학술논문

Inference of stochastic time series with missing data
Document Type
Working Paper
Source
Phys. Rev. E 104, 024119 (2021)
Subject
Physics - Data Analysis, Statistics and Probability
Statistics - Machine Learning
Language
Abstract
Inferring dynamics from time series is an important objective in data analysis. In particular, it is challenging to infer stochastic dynamics given incomplete data. We propose an expectation maximization (EM) algorithm that iterates between alternating two steps: E-step restores missing data points, while M-step infers an underlying network model of restored data. Using synthetic data generated by a kinetic Ising model, we confirm that the algorithm works for restoring missing data points as well as inferring the underlying model. At the initial iteration of the EM algorithm, the model inference shows better model-data consistency with observed data points than with missing data points.
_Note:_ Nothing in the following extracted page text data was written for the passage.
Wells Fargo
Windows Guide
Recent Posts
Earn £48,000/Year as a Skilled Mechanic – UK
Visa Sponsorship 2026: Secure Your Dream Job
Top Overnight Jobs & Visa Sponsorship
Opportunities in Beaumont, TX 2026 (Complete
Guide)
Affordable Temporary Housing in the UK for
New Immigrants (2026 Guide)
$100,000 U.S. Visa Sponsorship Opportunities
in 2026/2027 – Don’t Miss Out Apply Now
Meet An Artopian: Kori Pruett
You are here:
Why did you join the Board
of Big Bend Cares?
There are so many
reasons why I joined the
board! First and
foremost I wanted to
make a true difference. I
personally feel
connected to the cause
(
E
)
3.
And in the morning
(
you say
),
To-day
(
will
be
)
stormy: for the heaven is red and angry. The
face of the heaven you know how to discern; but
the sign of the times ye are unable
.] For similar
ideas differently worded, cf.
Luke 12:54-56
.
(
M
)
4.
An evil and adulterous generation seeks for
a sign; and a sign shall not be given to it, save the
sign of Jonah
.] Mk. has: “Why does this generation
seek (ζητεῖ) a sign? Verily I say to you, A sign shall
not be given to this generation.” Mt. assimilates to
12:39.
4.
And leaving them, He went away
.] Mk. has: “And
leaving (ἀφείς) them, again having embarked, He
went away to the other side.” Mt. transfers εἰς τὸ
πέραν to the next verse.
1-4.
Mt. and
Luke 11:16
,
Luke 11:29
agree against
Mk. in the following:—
As we keep iterating, however, missing data points show better model-data consistency. We find that demanding equal consistency of observed and missing data points provides an effective stopping criterion for the iteration to prevent overshooting the most accurate model inference. Armed with this EM algorithm with this stopping criterion, we infer missing data points and an underlying network from a time-series data of real neuronal activities. Our method recovers collective properties of neuronal activities, such as time correlations and firing statistics, which have previously never been optimized to fit.